The comment that sparked this article is just a clarification of how UEFA want the results to be presented. Their first goal will be transparency, they don't want clubs to try and hide their losses through the flick of a pen. Everything else depends on how hard a line they want to take.

Clubs will be negotiating furiously with UEFA to find a middle ground, so they at least know where they stand before the first round of assessments takes place.

Large numbers of clubs will turn in losses, but refusing entry to scores of clubs would be the most extraordinary thing.

My guess is the middle ground will be; you show us absolutely everything, make every last effort to comply, come up with a genuine strategy for the future, and you will probably get the benefit of the doubt, for now.

UEFA run club football, but they also benefit hugely from it. If they ban Chelsea, Inter, City, Zenit (let alone Barca, Utd, Real), they are throwing away huge amounts of commercial income, and risking those clubs, and others, launching a breakaway competition.

Sure, UEFA would challenge it, ban the players involved from International Football.... but it would be a hell of a fight under European Law.

UEFA are in a privileged situation, granted all sorts of special exemptions and powers under European law. Acting 'unreasonably', opening all that up to serious, sustained legal challenge, is not in their interest.

Neither is devaluing the Champs League by refusing entry to the best teams.

The commercial income from the CL trickles down to every part of the organisation, and the people who benefit are the ones who vote in the executives and the president. That income is derived from the clubs. UEFA must maintain a consensus with them.

UEFA will push it so far, but they want to make a difference and retain order, not start a war. The onus is on everyone to be reasonable. Clubs must manage their finances reasonably, UEFA must regulate reasonably, or it's armageddon. It's not unusual for upcoming commercial enterprises to post losses, whilst still growing in value and solidity.
 
bluenova said:
I don' think this is chaning the rules retrospectively - it's about keeping to the current accounting rules.

The 10(11) pt plan a couple of pages back should reassure us that we can do this and the link below to The Swiss Ramble explains how we'd do it in detail.

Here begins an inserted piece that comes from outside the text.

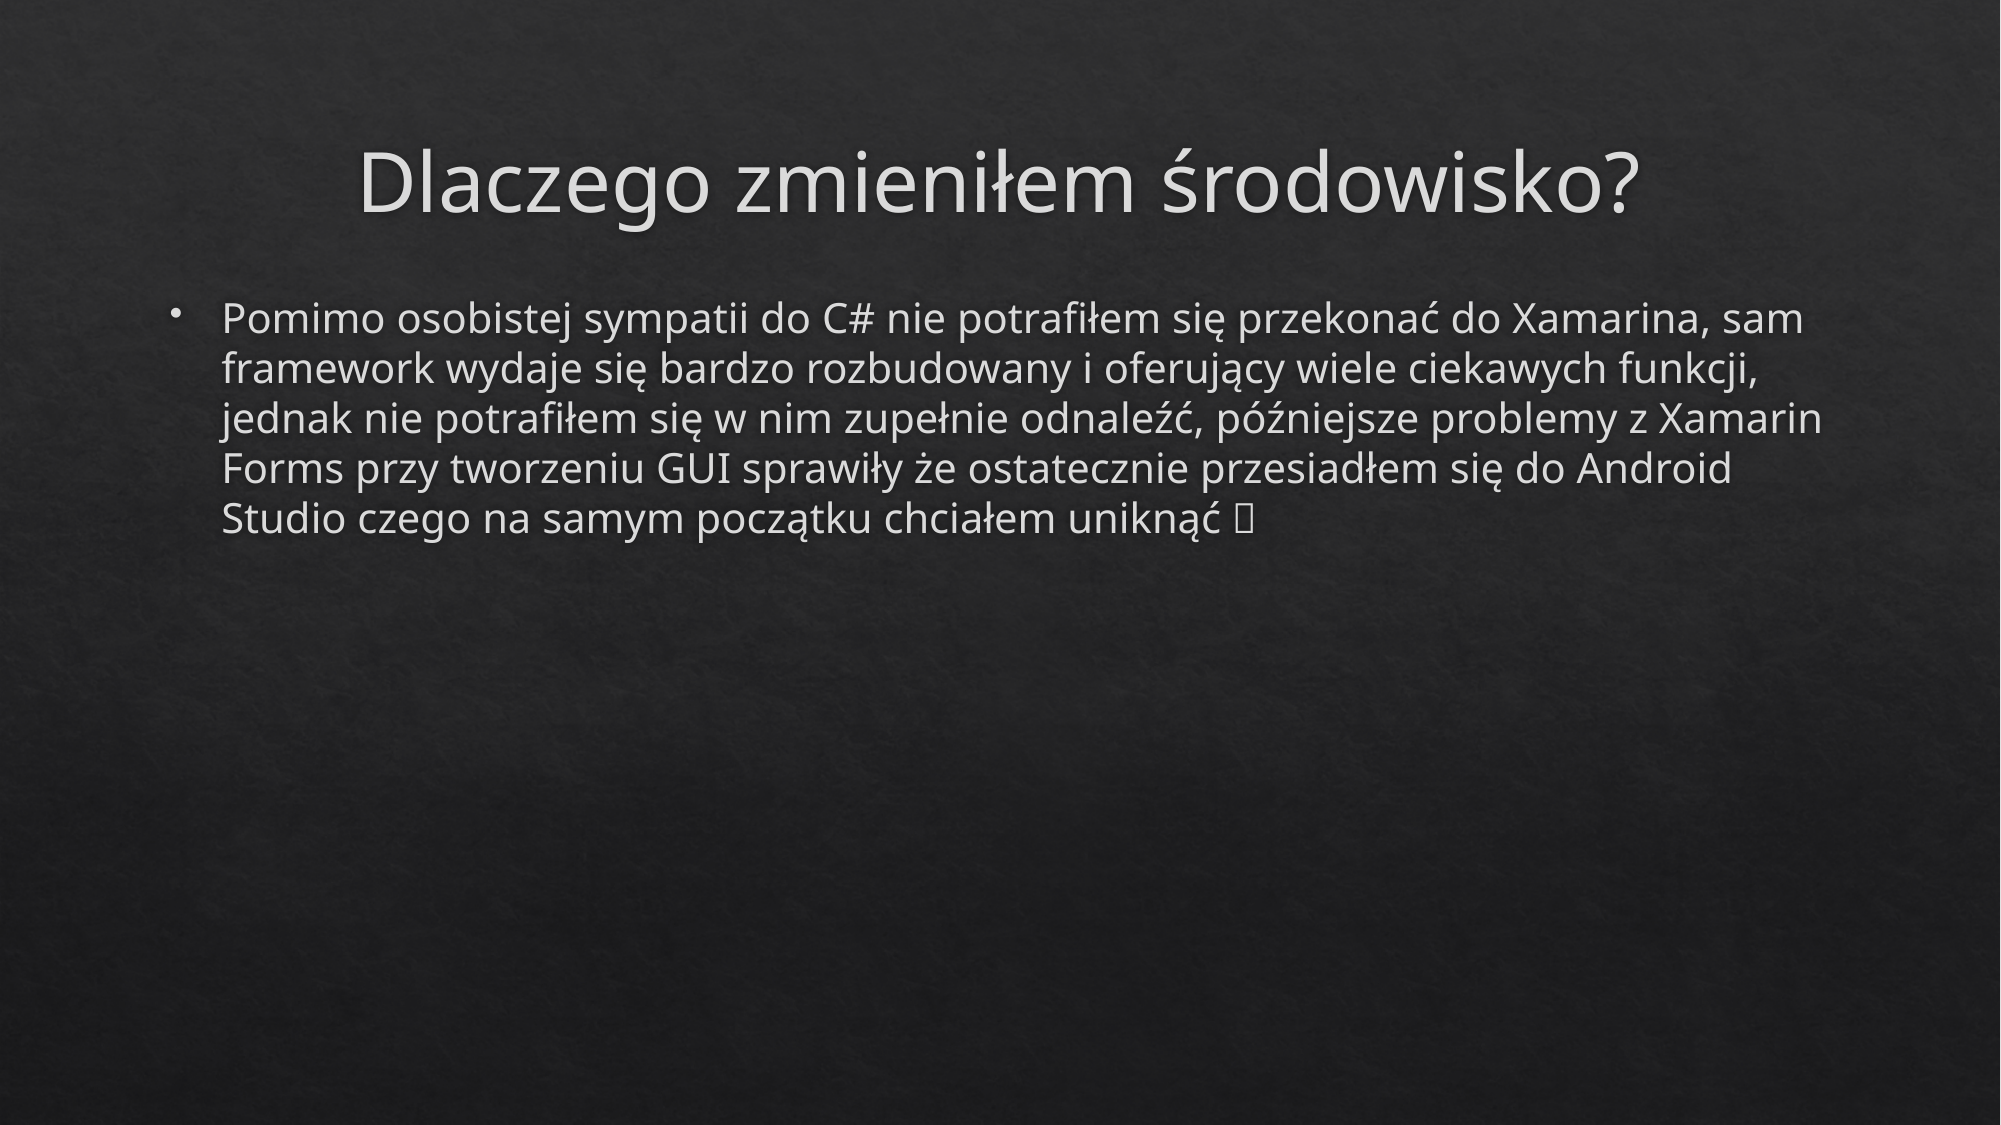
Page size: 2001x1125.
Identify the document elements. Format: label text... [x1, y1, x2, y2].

list Pomimo osobistej sympatii do C# nie potrafiłem się przekonać do Xamarina, sam framework wydaje się bardzo rozbudowany i oferujący wiele ciekawych funkcji, jednak nie potrafiłem się w nim zupełnie odnaleźć, późniejsze problemy z Xamarin Forms przy tworzeniu GUI sprawiły że ostatecznie przesiadłem się do Android Studio czego na samym początku chciałem uniknąć  [149, 284, 1849, 950]
title Dlaczego zmieniłem środowisko? [149, 99, 1849, 260]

The article is about amortization. Eg. if we buy Yaya for £25m on a 5 year contract then for the next five years we have -£5m in the accounts, rather than -£25m this year.

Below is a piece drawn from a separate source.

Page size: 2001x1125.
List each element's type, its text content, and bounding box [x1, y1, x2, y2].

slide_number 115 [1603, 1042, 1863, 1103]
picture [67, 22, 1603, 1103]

And this -£50m a year is the total of all our transfers. So, if we sold RSC, Lescott and Bellamy (for whatever amount), their fee would disappear from the balance sheet and that -£50m would be -£35m already. We've now got a youngish squad that can compete, and has a resale value, so future transfers will be 'topping up' and our accounts will improve quickly.


http://swissramble.blogspot.com/

Agree with the above post 100%.

The link given is to the best account of our financial position and the many ways in whcih we can satsify the UEFA regs. MUEN have used the link as a basis for their article last night (cheey twats).

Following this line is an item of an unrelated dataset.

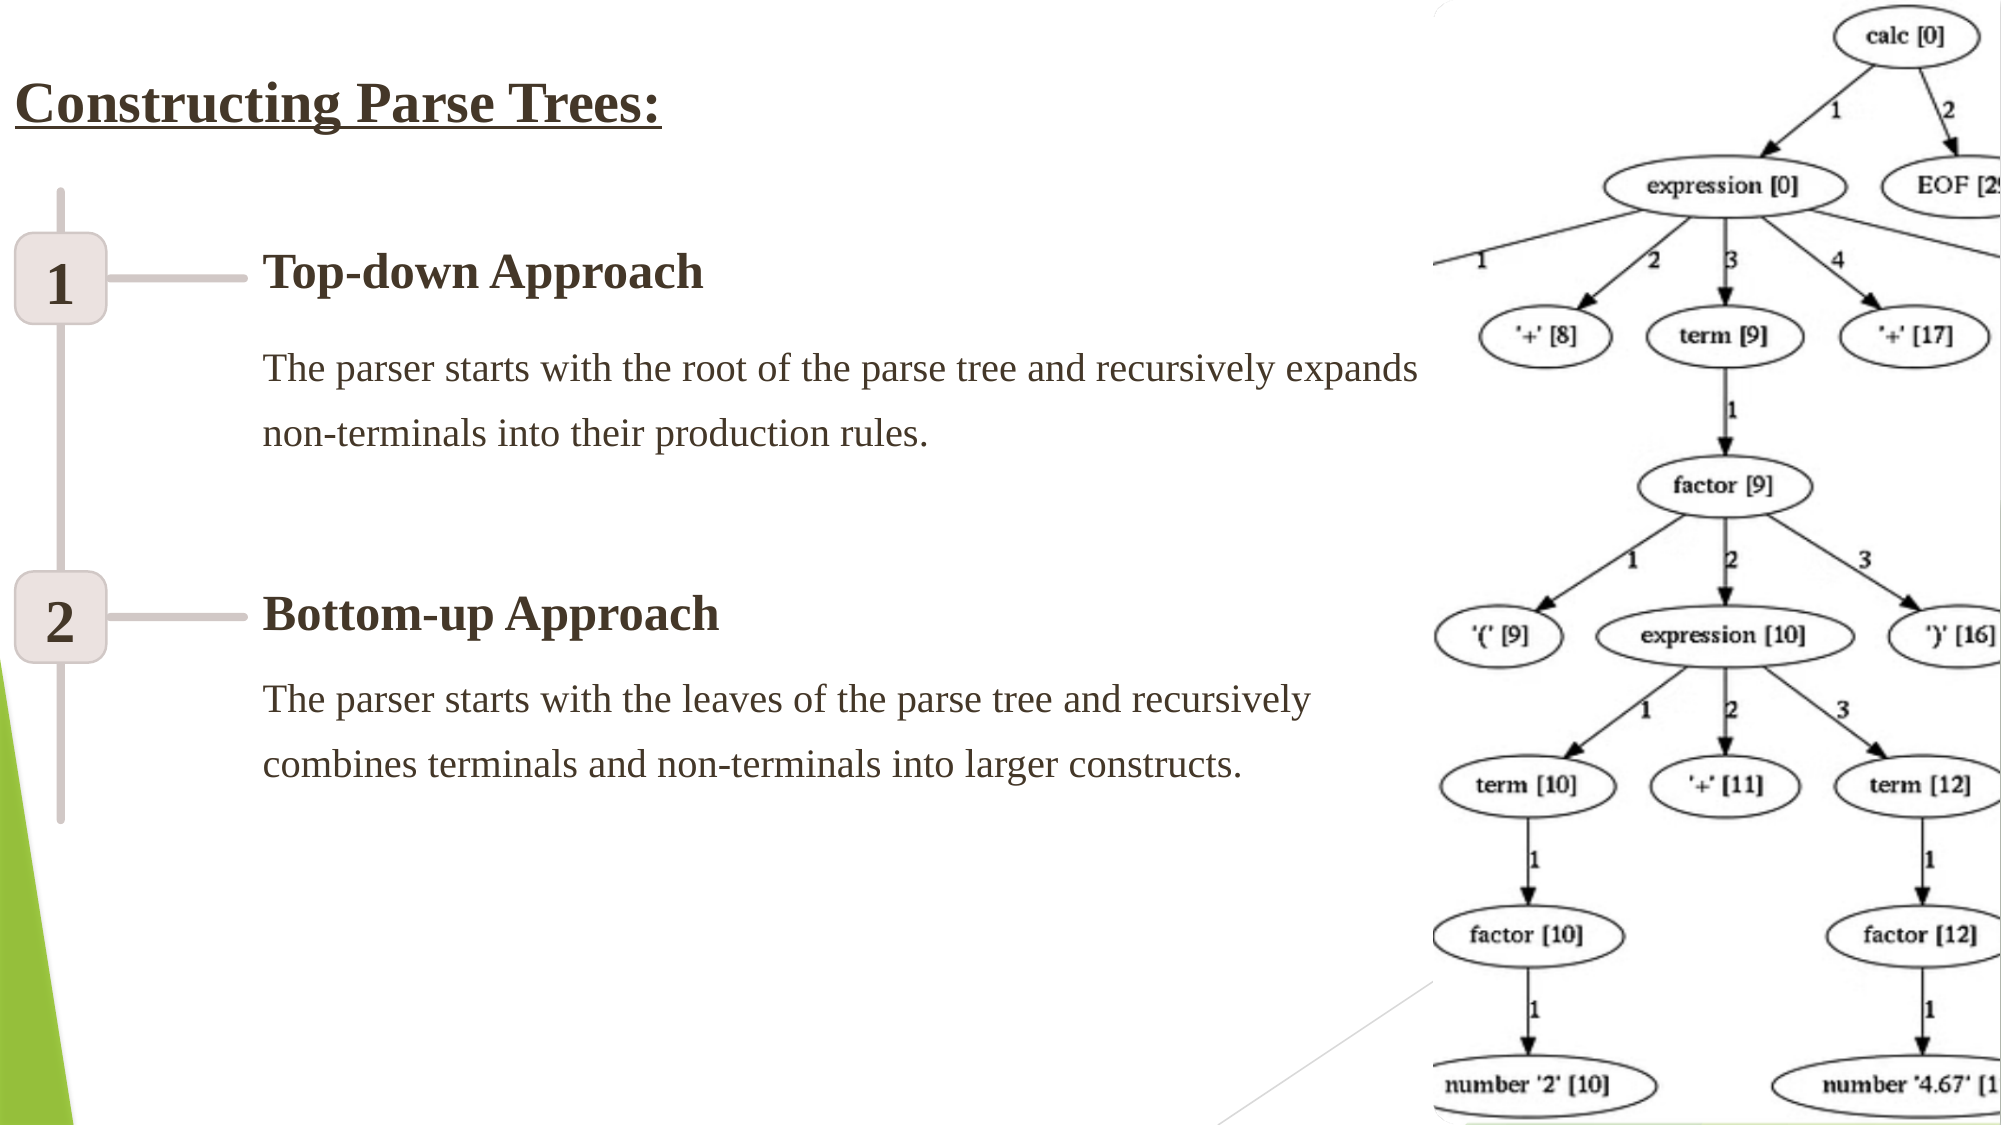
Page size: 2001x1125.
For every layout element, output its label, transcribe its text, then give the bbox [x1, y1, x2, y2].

There isn't anthing new in the Independent link on the op. Just ignore it.
 
The FFP rules dictate that clubs must effectively break even from 2011-12 onwards, when monitoring begins.

So we don't have a problem as this:

Andrea Traverso, the man in charge of monitoring, has told The Independent that any "wipeout" of historic spending would "be seen as a way to circumvent the rules, and that is not allowed"

In unenforceable when the rule is above it.

Without monitoring coming into place until 2011/12 onwards, we can "wipe out" whatever we like, or they can face a legal charge for monitoring our accounts and attempting to enforce rules before the agreed time period.